Cryptolocker The Virus

Protecting your files against Cryptolocker

What is Cryptolocker?

Cryptolocker is a computer virus that encrypts your files, stopping you from viewing or editing them. The virus is thought to have first appeared about 10 months ago and targets Windows XP, Vista, 7 and 8 machines. Users with Apple Mac computers, smart phones or non-Windows based tablets are not targeted by the virus.

Some of the computers which have been infected by Cryptolocker display a countdown time that offers the user the ability to decrypt their files for a fee, however there is no guarantee that your files will actually be decrypted after you pay.

There is also another virus called ‘Game Over Zeus’ which appears to be created by the same team. This gives criminals a backdoor into your computer and is one of the ways that a computer can be infected with Cryptolocker.

At the moment there is no other way to decrypt the files.

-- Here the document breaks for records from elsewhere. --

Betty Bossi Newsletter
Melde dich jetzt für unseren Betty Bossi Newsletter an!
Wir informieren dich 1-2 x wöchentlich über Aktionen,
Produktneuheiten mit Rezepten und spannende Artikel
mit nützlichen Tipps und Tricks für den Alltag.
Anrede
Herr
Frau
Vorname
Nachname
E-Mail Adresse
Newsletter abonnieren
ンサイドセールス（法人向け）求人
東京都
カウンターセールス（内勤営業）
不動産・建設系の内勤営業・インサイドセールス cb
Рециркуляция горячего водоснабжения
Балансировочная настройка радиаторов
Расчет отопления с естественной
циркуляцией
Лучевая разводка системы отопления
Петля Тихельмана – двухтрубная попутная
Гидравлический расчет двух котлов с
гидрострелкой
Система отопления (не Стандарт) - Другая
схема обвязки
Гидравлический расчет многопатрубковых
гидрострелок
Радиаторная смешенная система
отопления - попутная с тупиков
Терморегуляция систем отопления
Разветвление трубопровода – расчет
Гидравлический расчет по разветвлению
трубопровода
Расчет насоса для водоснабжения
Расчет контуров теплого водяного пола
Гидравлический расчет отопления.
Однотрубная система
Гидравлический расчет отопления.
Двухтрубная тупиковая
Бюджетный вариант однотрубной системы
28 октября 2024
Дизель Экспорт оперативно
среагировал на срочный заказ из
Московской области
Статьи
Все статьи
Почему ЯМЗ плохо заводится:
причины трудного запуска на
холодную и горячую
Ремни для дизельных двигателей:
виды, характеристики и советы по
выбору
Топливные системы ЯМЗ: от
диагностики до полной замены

This means that you will lose your precious photos, important documents and any   music and video once they have been infected if you don’t have a backup locked_opt

How many users have been infected?

The Guardian reports that 50,000 UK computers have been infected so far. Live drive has   already   been contacted by several customers who have been infected and if the news reports are to be believed, this number is likely to rise in the near future.

The Guardian has also reported that the law enforcement agencies, ISPs, and anti-virus companies are working together to stop infected computers from passing the virus on. They believe they have been able to stop the virus from working correctly for approximately two weeks. This means that the virus would be on your computer but it wouldn’t encrypt your files during this time. It is thought that the virus will continue its path of destruction and continue encrypting files after this period.

How can I protect myself against Cryptolocker?

We would suggest that you do the following things to make sure you do not lose your files:

1)      Don’t open emails or download attachments which are from unknown sources. We would also suggest being extra vigilant with suspicious emails which appear to come from friends, colleagues or businesses you are usually in contact with.

2)      Backing up your files will give you a chance to save files which have been infected by the virus. It is vital that your backup product is automatic and keeps multiple iterations of your files.

3)      Make sure you have antivirus software installed on your computer that is up to date, with the latest virus information.